In the Ravenflow text, copy everything from "[ravenflow] Config validation" down to "a cron schedule.", swapping "requires" for "needs".

## Text under study:
□ □ □ □ □ □ □
When startWorker is called:

Cron schedules are synced to Redis
The Stall Watcher starts automatically if stateful-etl jobs are registered
The worker begins processing jobs

Config Validation

Ravenflow validates your config at startup and throws clear errors:

[ravenflow] Config validation failed:
  - "migrateLegacy" (stateful-etl) requires a mongo connection.
  - "rateLimiter" (token-bucket) requires a cron schedule.

Companion Packages

@ravenflow/mongo — Typed MongoDB collections, base repository, Zod schema integration
@ravenflow/http — HTTP client utilities built on undici

Worker metrics (pulse / throughput observability)

createWorker enables BullMQ's native per-minute metrics collection by default. Every Worker constructed through ravenflow records a monotonic completed-job count + a 10_080-bucket rolling minute histogram under the bull:<queue>:metrics:completed Redis keys. The @ravenflow/dashboard Jobs-per-Second live indicator reads those keys via queue.getMetrics('completed').
□ □ □ □ □ □ □
## Source data:
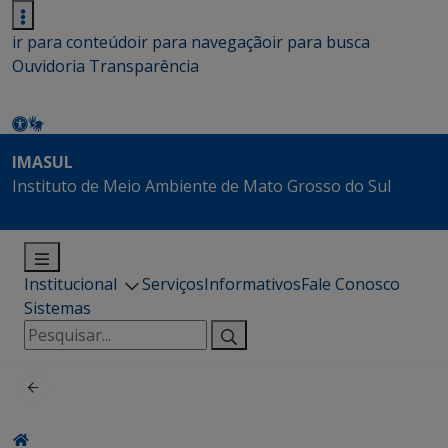
ir para conteúdo
ir para navegação
ir para busca
Ouvidoria
Transparência
IMASUL
Instituto de Meio Ambiente de Mato Grosso do Sul
Institucional
Serviços
Informativos
Fale Conosco
Sistemas
Pesquisar
por:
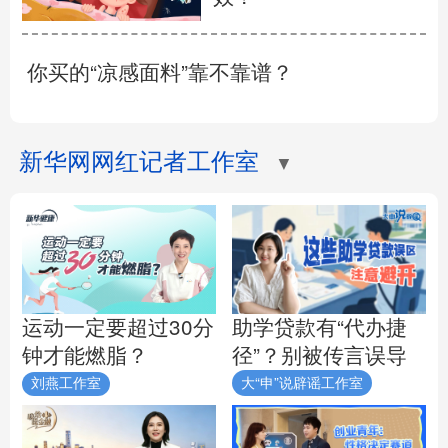
你买的“凉感面料”靠不靠谱？
新华网网红记者工作室
▼
助学贷款有“代办捷
运动一定要超过30分
径”？别被传言误导
钟才能燃脂？
刘燕工作室
大“申”说辟谣工作室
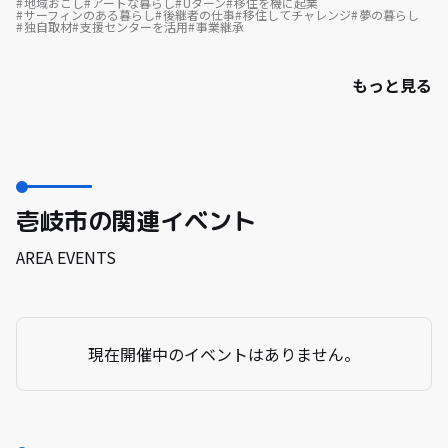
地域おこし
アートな暮らし
Uターン
移住を機に起業
サーフィンのある暮らし
後継者の仕事
移住してチャレンジ
夢の暮らし
独自取材
支援センターを活用
事業継承
もっと見る
壱岐市の関連イベント
AREA EVENTS
現在開催中のイベントはありません。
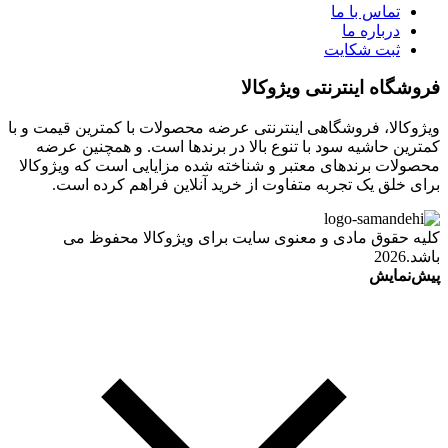
تماس با ما
درباره ما
ثبت شکایت
فروشگاه اینترنتی ویژوکالا
ویژوکالا، فروشگاهی اینترنتی عرضه محصولات با کمترین قیمت و با
کمترین حاشیه سود با تنوع بالا در برندها است. و همچنین عرضه
محصولات برندهای معتبر و شناخته شده مزایایی است که ویژوکالا
برای خلق یک تجربه متفاوت از خرید آنلاین فراهم کرده است.
کلیه حقوق مادی و معنوی سایت برای ویژوکالا محفوظ می
باشد.2026
پیش‌نمایش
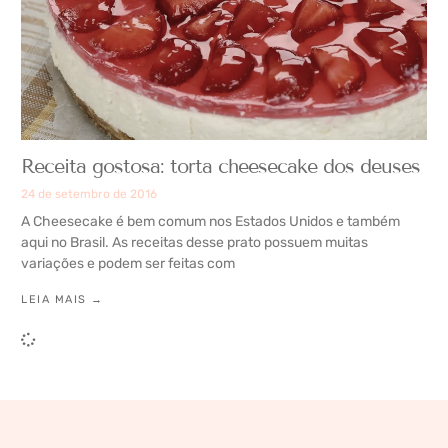
Receita gostosa: torta cheesecake dos deuses
24 de setembro de 2016
A Cheesecake é bem comum nos Estados Unidos e também
aqui no Brasil. As receitas desse prato possuem muitas
variações e podem ser feitas com
LEIA MAIS →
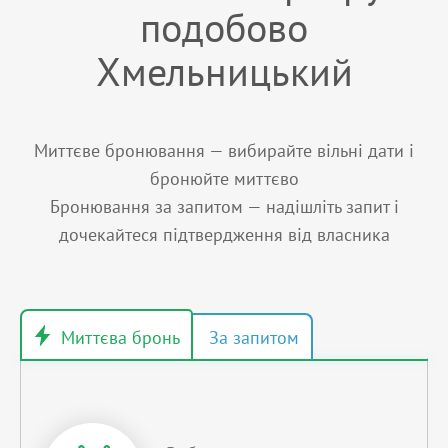
подобово
Хмельницький
Миттєве бронювання — вибирайте вільні дати і
бронюйте миттєво
Бронювання за запитом — надішліть запит і
дочекайтеся підтвердження від власника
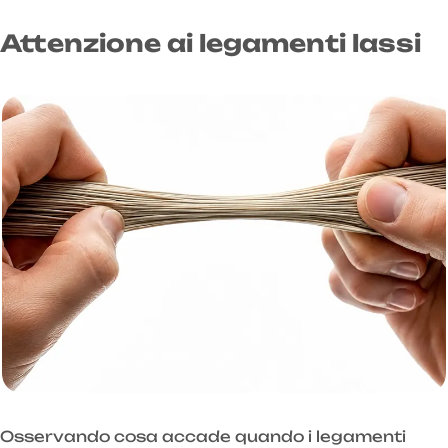
Attenzione ai legamenti lassi
Osservando cosa accade quando i legamenti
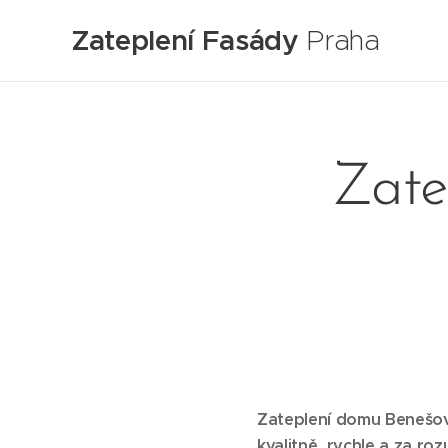
Zateplení Fasády
Praha
Zate
Zateplení domu Benešov 
kvalitně, rychle a za ro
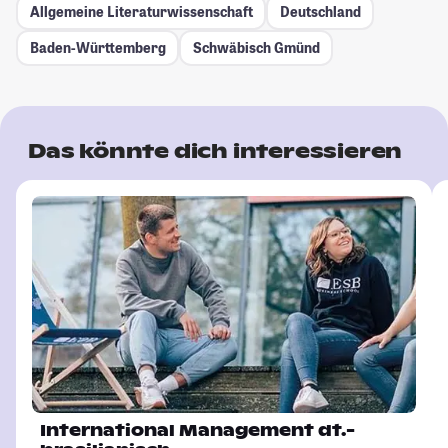
Allgemeine Literaturwissenschaft
Deutschland
Baden-Württemberg
Schwäbisch Gmünd
Das könnte dich interessieren
International Management dt.-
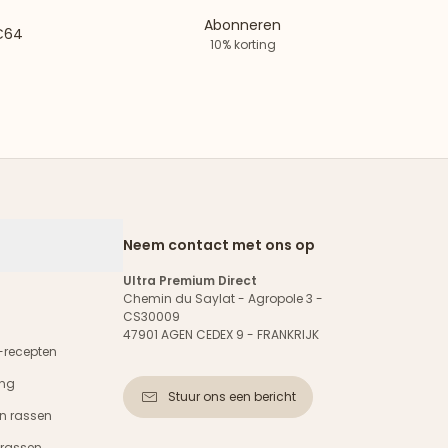
Abonneren
 €64
10% korting
Neem contact met ons op
Ultra Premium Direct
Chemin du Saylat - Agropole 3 -
CS30009
47901 AGEN CEDEX 9 - FRANKRIJK
-recepten
ing
Stuur ons een bericht
n rassen
 rassen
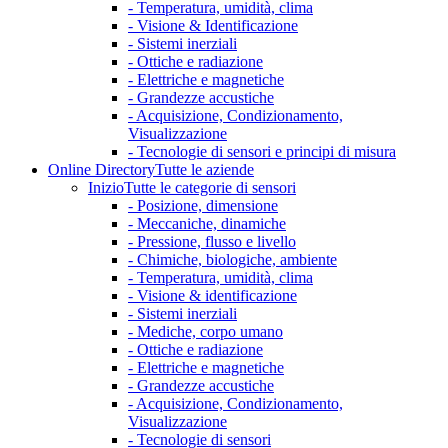
- Temperatura, umidità, clima
- Visione & Identificazione
- Sistemi inerziali
- Ottiche e radiazione
- Elettriche e magnetiche
- Grandezze accustiche
- Acquisizione, Condizionamento,
Visualizzazione
- Tecnologie di sensori e principi di misura
Online Directory
Tutte le aziende
Inizio
Tutte le categorie di sensori
- Posizione, dimensione
- Meccaniche, dinamiche
- Pressione, flusso e livello
- Chimiche, biologiche, ambiente
- Temperatura, umidità, clima
- Visione & identificazione
- Sistemi inerziali
- Mediche, corpo umano
- Ottiche e radiazione
- Elettriche e magnetiche
- Grandezze accustiche
- Acquisizione, Condizionamento,
Visualizzazione
- Tecnologie di sensori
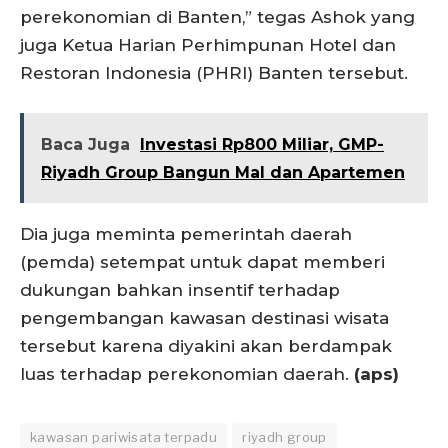
perekonomian di Banten,” tegas Ashok yang
juga Ketua Harian Perhimpunan Hotel dan
Restoran Indonesia (PHRI) Banten tersebut.
Baca Juga
Investasi Rp800 Miliar, GMP-
Riyadh Group Bangun Mal dan Apartemen
Dia juga meminta pemerintah daerah
(pemda) setempat untuk dapat memberi
dukungan bahkan insentif terhadap
pengembangan kawasan destinasi wisata
tersebut karena diyakini akan berdampak
luas terhadap perekonomian daerah.
(aps)
kawasan pariwisata terpadu
riyadh group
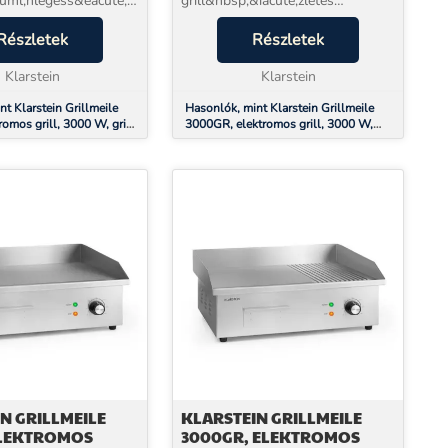
uml;nlegess&eacute;geket
grill&nbsp;&iacute;zletes
aacute;l
k&uuml;l&ouml;nlegess&eacute;geket
len&uuml;l a
Részletek
k&iacute;n&aacute;l
Részletek
- ide&aacute;lis
k&ouml;zvetlen&uuml;l a
 mozg&oacute; b&...
Klarstein
grillezőből - ide&aacute;lis
Klarstein
eszk&ou...
t Klarstein Grillmeile
Hasonlók, mint Klarstein Grillmeile
omos grill, 3000 W, grill
3000GR, elektromos grill, 3000 W,
5 cm, sima
grill lap, 54,5 x 35 cm, sima/bordás
N GRILLMEILE
KLARSTEIN GRILLMEILE
ELEKTROMOS
3000GR, ELEKTROMOS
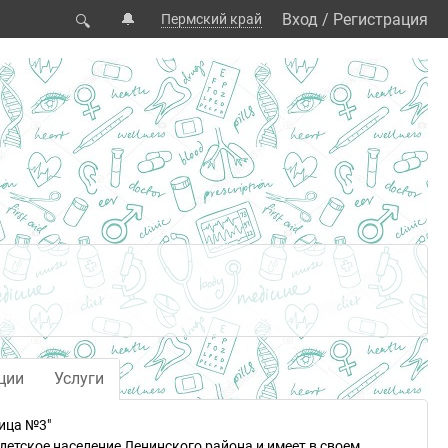
🔔
Вход
/
Регистрация
Пермский край
🔍
ции
Услуги
ица №3"
детское население Ленинского района и имеет в своем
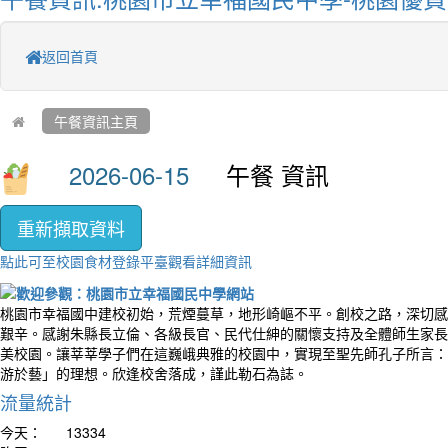
返回首頁
午餐資訊主頁
午餐 資訊
重新擷取資料
點此可至校園食材登錄平臺觀看詳細資訊
桃園市幸福國中建校初始，荒煙蔓草，地形崎嶇不平。創校之路，深切感
艱辛。感謝朱縣長立倫、各級長官、民代仕紳的關懷支持及全體師生家長
美校園。讓莘莘學子們在這巍峨典雅的校園中，實現至聖先師孔子所言：
游於藝」的理想。欣逢校舍落成，謹此勒石為誌。
流量統計
今天：
13334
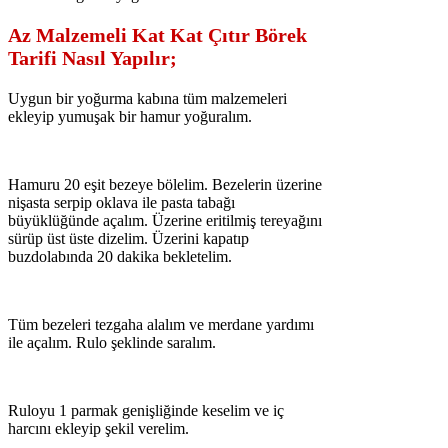
Az Malzemeli Kat Kat Çıtır Börek
Tarifi Nasıl Yapılır;
Uygun bir yoğurma kabına tüm malzemeleri
ekleyip yumuşak bir hamur yoğuralım.
Hamuru 20 eşit bezeye bölelim. Bezelerin üzerine
nişasta serpip oklava ile pasta tabağı
büyüklüğünde açalım. Üzerine eritilmiş tereyağını
sürüp üst üste dizelim. Üzerini kapatıp
buzdolabında 20 dakika bekletelim.
Tüm bezeleri tezgaha alalım ve merdane yardımı
ile açalım. Rulo şeklinde saralım.
Ruloyu 1 parmak genişliğinde keselim ve iç
harcını ekleyip şekil verelim.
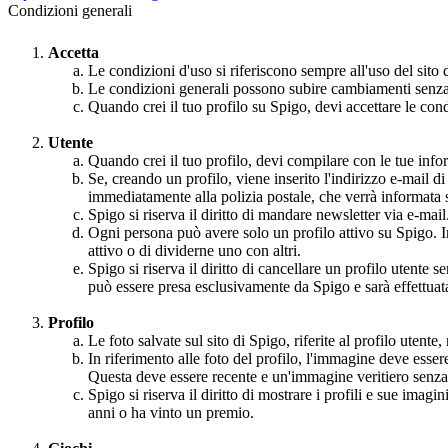
Condizioni generali
Accetta
Le condizioni d'uso si riferiscono sempre all'uso del sito 
Le condizioni generali possono subire cambiamenti senza p
Quando crei il tuo profilo su Spigo, devi accettare le condi
Utente
Quando crei il tuo profilo, devi compilare con le tue inform
Se, creando un profilo, viene inserito l'indirizzo e-mail d
immediatamente alla polizia postale, che verrà informata s
Spigo si riserva il diritto di mandare newsletter via e-mail
Ogni persona può avere solo un profilo attivo su Spigo. In
attivo o di dividerne uno con altri.
Spigo si riserva il diritto di cancellare un profilo utente
può essere presa esclusivamente da Spigo e sarà effettuata
Profilo
Le foto salvate sul sito di Spigo, riferite al profilo utent
In riferimento alle foto del profilo, l'immagine deve essere
Questa deve essere recente e un'immagine veritiero senza
Spigo si riserva il diritto di mostrare i profili e sue imag
anni o ha vinto un premio.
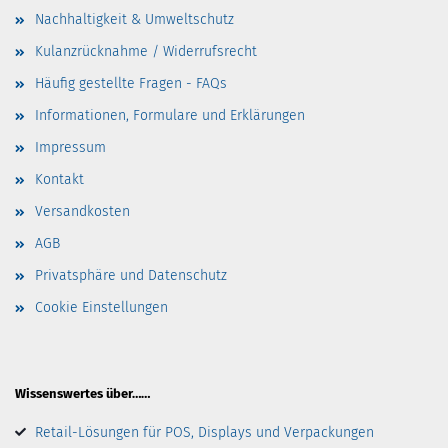
Nachhaltigkeit & Umweltschutz
Kulanzrücknahme / Widerrufsrecht
Häufig gestellte Fragen - FAQs
Informationen, Formulare und Erklärungen
Impressum
Kontakt
Versandkosten
AGB
Privatsphäre und Datenschutz
Cookie Einstellungen
Wissenswertes über……
Retail-Lösungen für POS, Displays und Verpackungen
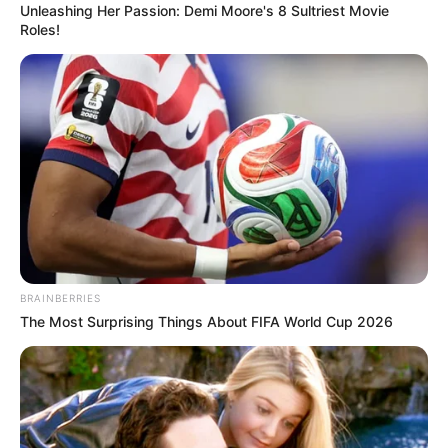
Unleashing Her Passion: Demi Moore's 8 Sultriest Movie
Roles!
BRAINBERRIES
The Most Surprising Things About FIFA World Cup 2026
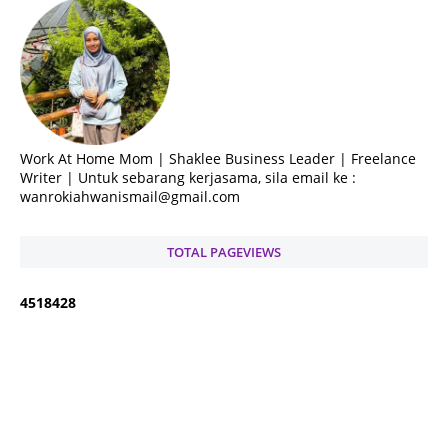
Work At Home Mom | Shaklee Business Leader | Freelance
Writer | Untuk sebarang kerjasama, sila email ke :
wanrokiahwanismail@gmail.com
TOTAL PAGEVIEWS
4
5
1
8
4
2
8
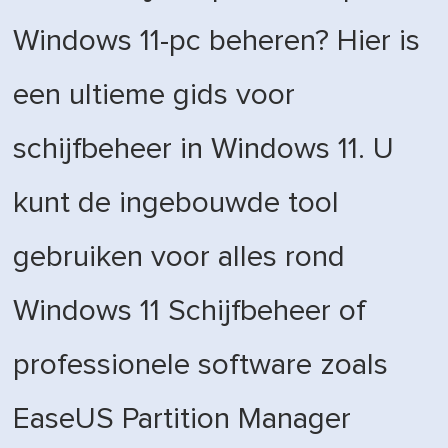
Windows 11-pc beheren? Hier is
een ultieme gids voor
schijfbeheer in Windows 11. U
kunt de ingebouwde tool
gebruiken voor alles rond
Windows 11 Schijfbeheer of
professionele software zoals
EaseUS Partition Manager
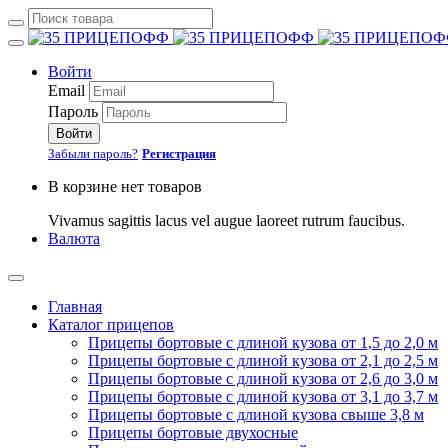
Войти
Email
Пароль
Войти
Забыли пароль?
Регистрация
В корзине нет товаров
Vivamus sagittis lacus vel augue laoreet rutrum faucibus.
Валюта
Главная
Каталог прицепов
Прицепы бортовые с длиной кузова от 1,5 до 2,0 м
Прицепы бортовые с длиной кузова от 2,1 до 2,5 м
Прицепы бортовые с длиной кузова от 2,6 до 3,0 м
Прицепы бортовые с длиной кузова от 3,1 до 3,7 м
Прицепы бортовые с длиной кузова свыше 3,8 м
Прицепы бортовые двухосные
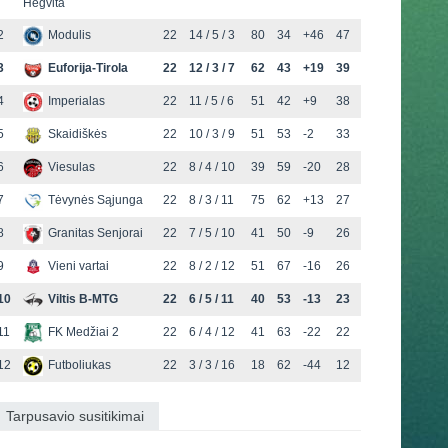
Hegvita
2
Modulis
22
14 / 5 / 3
80
34
+46
47
3
Euforija-Tirola
22
12 / 3 / 7
62
43
+19
39
4
Imperialas
22
11 / 5 / 6
51
42
+9
38
5
Skaidiškės
22
10 / 3 / 9
51
53
-2
33
6
Viesulas
22
8 / 4 / 10
39
59
-20
28
7
Tėvynės Sąjunga
22
8 / 3 / 11
75
62
+13
27
8
Granitas Senjorai
22
7 / 5 / 10
41
50
-9
26
9
Vieni vartai
22
8 / 2 / 12
51
67
-16
26
10
Viltis B-MTG
22
6 / 5 / 11
40
53
-13
23
11
FK Medžiai 2
22
6 / 4 / 12
41
63
-22
22
12
Futboliukas
22
3 / 3 / 16
18
62
-44
12
Tarpusavio susitikimai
□ □ □ □ □ □ □
## Exercise result:
[ravenflow] Config validation failed:
  - "migrateLegacy" (stateful-etl) needs a mongo connection.
  - "rateLimiter" (token-bucket) needs a cron schedule.